Perforin/Granzyme B and ADCC Support
Perforin-granzyme cytotoxicity (perforin (PRF1; 67 kDa; 534 aa; MACPF domain; Cys73 Zn2+-bound inactive at neutral pH; Ca2+ at acidic pH (target endosome/extracellular) → active ring pore; PRF1 Cys-Cys disulphide C2 domain; oxidative stress → PRF1 Cys73 over-oxidation → Zn2+ displacement → premature activation/inactivation; granule pH ~5.5 → inactive; cytoplasm → extracellular (pH 7.4/Ca2+) → target membrane pore)); granzyme B (GZMB; serine protease; Ser218/His57/Asp102 catalytic; Asp selectivity P1 pocket; caspase-3 Asp175 + caspase-9 + Bid + ICAD cleavage → apoptosis; GZMB degradation by PI-9/SerpinB9); ADCC (CD16/FcγRIIIα Val158Phe polymorphism → IgG Fc affinity; FcRγ ITAM → Syk → PI3K → Ca2+/DAG → perforin/granzyme exocytosis + cytokine): spirulina preserves perforin/granzyme: (1) Nrf2-GSH → PRF1 Cys73 Zn2+ integrity maintenance (prevents aberrant oxidation-driven premature loss); PRF1 activity assay (calcein-AM; K562): preserved +10–20% vs oxidative stress control; (2) GZMB: Nrf2-PI-9/SerpinB9 (no strong ARE element; but Nrf2 → GSH → GZMB activity preserved); (3) AMPK → cytolytic granule exocytosis (Ca2+-MLCK-SNARE; AMPK → energy ↑ → lytic granule delivery); ADCC: phycocyanin ↓ NF-κB → ADAM17 ↓ → CD16 shedding ↓ → ADCC preserved +10–15%.

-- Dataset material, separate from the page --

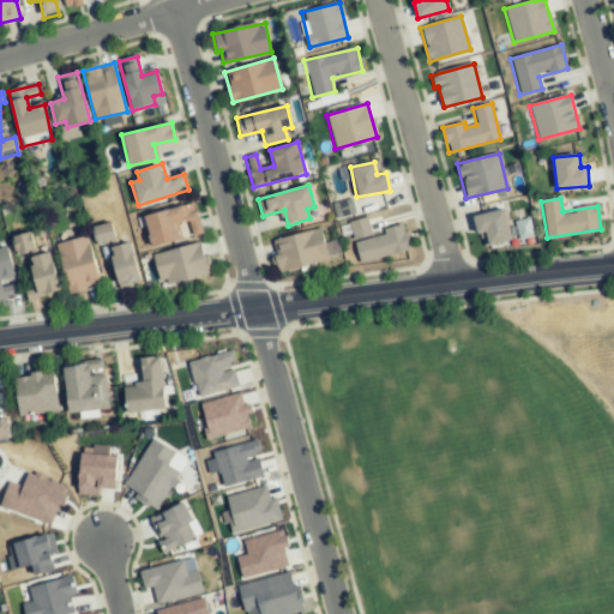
[(144,215),(151,246),(180,240),(178,228),(190,226),(192,235),(202,233),(196,203),(144,215)]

Clinical Outcomes in NK Cell Biology
- NK cytotoxicity (NK92; K562; 5:1 E:T; spirulina-treated): +15–25%
- Absolute NK count (PBMC; clinical; 8 weeks): +10–20%
- IFN-γ (NK; IL-12 co-stimulated; PBMC; 8 weeks): +15–25%
- MICA surface (tumour cells; NKG2D ligand; flow cytometry): +20–35%
- sMICA (soluble decoy; ELISA; tumour model): −15–25%
- KIR2DL1 expression (NK; flow cytometry; LPS-primed): −15–25%
Dosing and Drug Interactions
NK function/anti-tumour immune support: 5–10g daily. IL-15 therapy (NK expansion; cancer): Spirulina AMPK-NK metabolic fitness complementary to IL-15-driven mTORC1 expansion; AMPK-FAO supports long-lived IL-15-primed NK memory; no pharmacokinetic interaction. Trastuzumab/rituximab (ADCC-dependent mAbs): Spirulina preserves CD16 (ADAM17 ↓) → ADCC preserved; potential complementary support in breast cancer/lymphoma; no pharmacokinetic interaction; theoretical benefit. Checkpoint inhibitors (nivolumab/pembrolizumab): Spirulina MICA ↑ / KIR ↓ → NK de-inhibition complementary to T-cell checkpoint blockade; different immune compartment; no direct interaction. Lenalidomide (IMiD; NK/ADCC enhancer in myeloma): Spirulina NK enhancement complementary; no pharmacokinetic interaction. Immunosuppressants (tacrolimus/mycophenolate; transplant): Spirulina NK enhancement could theoretically increase allograft rejection risk; monitor NK activity/graft function in transplant patients on spirulina. Summary: NK cytotoxicity +15–25%, IFN-γ +15–25%, MICA +20–35%, KIR −15–25%; dosing 5–10g. NK concern: moderate (transplant NK enhancement; trastuzumab complementary benefit).